Selected text:
[Start of section]

Dewan Bader

Personal information
- Date of birth: April 8, 1971 (age 55)
- Place of birth: Washington, D.C., United States
- Position: Defender

Youth career
- 1989–1992: North Carolina State

Senior career*
- Years: Team / Apps / (Gls)
- 1993–1994: Raleigh Flyers
- 1994–1996: Cleveland Crunch (indoor) / 60 / (7)
- 1995: Richmond Kickers / 1 / (0)
- 1996: Wilmington Hammerheads
- 1996–1999: Harrisburg Heat (indoor) / 104 / (21)
- 1999: Lehigh Valley Steam / 15 / (0)
- 1999–2000: Detroit Rockers (indoor) / 44 / (11)
- 2000: Connecticut Wolves / 6 / (1)
- 2000–2001: Buffalo Blizzard (indoor) / 23 / (4)
- 2001–2004: Baltimore Blast (indoor) / 99 / (11)

International career
- 2000: United States futsal

Managerial career
- Johns Hopkins University (assistant)
- 2010–2018: North Carolina FC (assistant)
- 2008–2014: Carolina RailHawks U23s
- 2016–2018: North Carolina FC U23

= Dewan Bader =

American soccer player-coach

Dewan Bader (born April 8, 1971) is an American soccer coach and former player who played as a defender.

==Youth==
Bader grew up in Rockville, Maryland, where his early high school years were spent at Woodward High School. When it closed after his sophomore season, he moved to Walter Johnson High School where he was an All State and Parade Magazine High School All American his senior season. When it came time to select a college, he decided on North Carolina State University. He played for the Wolfpack from 1989 to 1992.

==Professional==
In 1993, Bader turned professional with the expansion Raleigh Flyers of the USISL. He spent two seasons with the Flyers, then began alternating between indoor and outdoor soccer when he signed with the Cleveland Crunch of the National Professional Soccer League in the fall of 1994. He played the 1994–1995 and 1995–1996 indoor seasons with the Crunch. In 1996, Bader and his teammates with the Crunch won the NPSL championship. In the summer of 1995, Bader moved outdoors with the Richmond Kickers where he won the double as the Kickers took the league and 1995 U.S. Open Cup titles. In the summer of 1996, he played for the expansion Wilmington Hammerheads of the USISL. In February 1995, Bader had signed a two-year contract extension with the Crunch. However, on September 20, 1996, the Crunch sent Bader to the Harrisburg Heat for a first-round draft pick and future considerations. He spent the next three indoor season with the Heat before returning to the outdoor game in 1999 with the Lehigh Valley Steam in the USL A-League. On October 8, 1999, the Harrisburg Heat traded Bader to the Detroit Rockers for future considerations. In 2000, he played the summer season with the Connecticut Wolves of the USL A-League. He then moved to the Buffalo Blizzard for the 2000–2001 season before moving to the Baltimore Blast in 2001. The Blast won the 2003 Major Indoor Soccer League championship. On July 23, 2003, the St. Louis Steamers selected Bader in the 2003 MISL Expansion Draft. A month later, the Steamers sent Bader back to the Blast as part of a three team transaction. Bader then finished his career in Baltimore, winning one more championship before retiring in 2004.

==International==
In 2000, Bader played for the United States national futsal team.

==Post-playing career==
Over his playing career, Bader frequently coached youth soccer as a means of supplementing the income from his playing. At some point, he was an assistant with the Johns Hopkins University soccer team. After retiring in 2004, Bader began coaching full-time with the Triangle Futbol Club. On January 25, 2008, Carolina RailHawks named Bader as the head coach of Cary RailHawks U23's. The following season, he was head coach for Cary Clarets of the Premier Development League.

Bader is currently the head coach of the Triangle Futbol Club's 1993 and 1994 Navy Men's teams and, since 2010, assistant coach for Carolina RailHawks.

On June 3, 2022, a group co-led by Bader was awarded rights to bring a USL League One club to Wilmington, North Carolina starting in 2024.

[End of section]

Information supplied:
[Start of section]

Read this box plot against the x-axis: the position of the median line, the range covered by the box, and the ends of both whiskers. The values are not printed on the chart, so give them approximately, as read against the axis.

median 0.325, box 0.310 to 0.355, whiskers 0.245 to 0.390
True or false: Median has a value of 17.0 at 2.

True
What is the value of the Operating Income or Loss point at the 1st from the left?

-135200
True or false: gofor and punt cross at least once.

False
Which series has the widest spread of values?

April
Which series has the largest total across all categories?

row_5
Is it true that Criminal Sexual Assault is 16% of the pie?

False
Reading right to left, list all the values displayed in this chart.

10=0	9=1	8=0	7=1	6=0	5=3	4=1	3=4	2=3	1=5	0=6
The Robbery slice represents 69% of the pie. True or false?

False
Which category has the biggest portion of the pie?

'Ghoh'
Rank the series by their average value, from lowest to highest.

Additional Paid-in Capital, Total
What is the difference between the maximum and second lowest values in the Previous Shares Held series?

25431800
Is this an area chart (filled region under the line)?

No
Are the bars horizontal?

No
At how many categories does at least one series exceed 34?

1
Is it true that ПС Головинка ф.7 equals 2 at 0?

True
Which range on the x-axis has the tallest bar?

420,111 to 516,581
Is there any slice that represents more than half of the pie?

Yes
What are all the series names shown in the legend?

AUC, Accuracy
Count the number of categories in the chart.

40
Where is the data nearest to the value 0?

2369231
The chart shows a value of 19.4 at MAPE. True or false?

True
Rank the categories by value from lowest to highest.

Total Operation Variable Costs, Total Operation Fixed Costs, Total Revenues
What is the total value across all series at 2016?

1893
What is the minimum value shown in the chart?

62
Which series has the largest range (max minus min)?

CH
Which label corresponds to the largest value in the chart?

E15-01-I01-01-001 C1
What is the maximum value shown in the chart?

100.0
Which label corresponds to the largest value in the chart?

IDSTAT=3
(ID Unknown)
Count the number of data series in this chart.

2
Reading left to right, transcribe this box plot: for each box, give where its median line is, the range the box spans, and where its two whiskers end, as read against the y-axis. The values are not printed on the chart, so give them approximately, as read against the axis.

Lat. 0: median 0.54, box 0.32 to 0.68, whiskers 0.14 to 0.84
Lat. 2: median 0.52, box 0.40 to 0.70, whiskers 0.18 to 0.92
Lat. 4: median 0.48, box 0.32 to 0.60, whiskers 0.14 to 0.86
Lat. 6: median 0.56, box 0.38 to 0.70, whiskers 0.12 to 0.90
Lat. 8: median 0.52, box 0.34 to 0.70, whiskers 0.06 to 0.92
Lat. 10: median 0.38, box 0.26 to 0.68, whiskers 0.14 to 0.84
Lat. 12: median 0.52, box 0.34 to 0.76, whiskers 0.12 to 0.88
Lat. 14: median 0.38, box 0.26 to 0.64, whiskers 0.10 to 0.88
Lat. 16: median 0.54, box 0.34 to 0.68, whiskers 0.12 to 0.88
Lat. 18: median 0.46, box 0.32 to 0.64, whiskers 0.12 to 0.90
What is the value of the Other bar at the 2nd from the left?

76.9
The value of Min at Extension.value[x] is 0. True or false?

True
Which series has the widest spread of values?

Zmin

[End of section]

Action item: Can you reproduce, word for word, the part of the Dewan Bader article from "- 2000–2001: Buffalo" up to and including "Carolina FC (assistant)"?

Solved exercise:
- 2000–2001: Buffalo Blizzard (indoor) / 23 / (4)
- 2001–2004: Baltimore Blast (indoor) / 99 / (11)

International career
- 2000: United States futsal

Managerial career
- Johns Hopkins University (assistant)
- 2010–2018: North Carolina FC (assistant)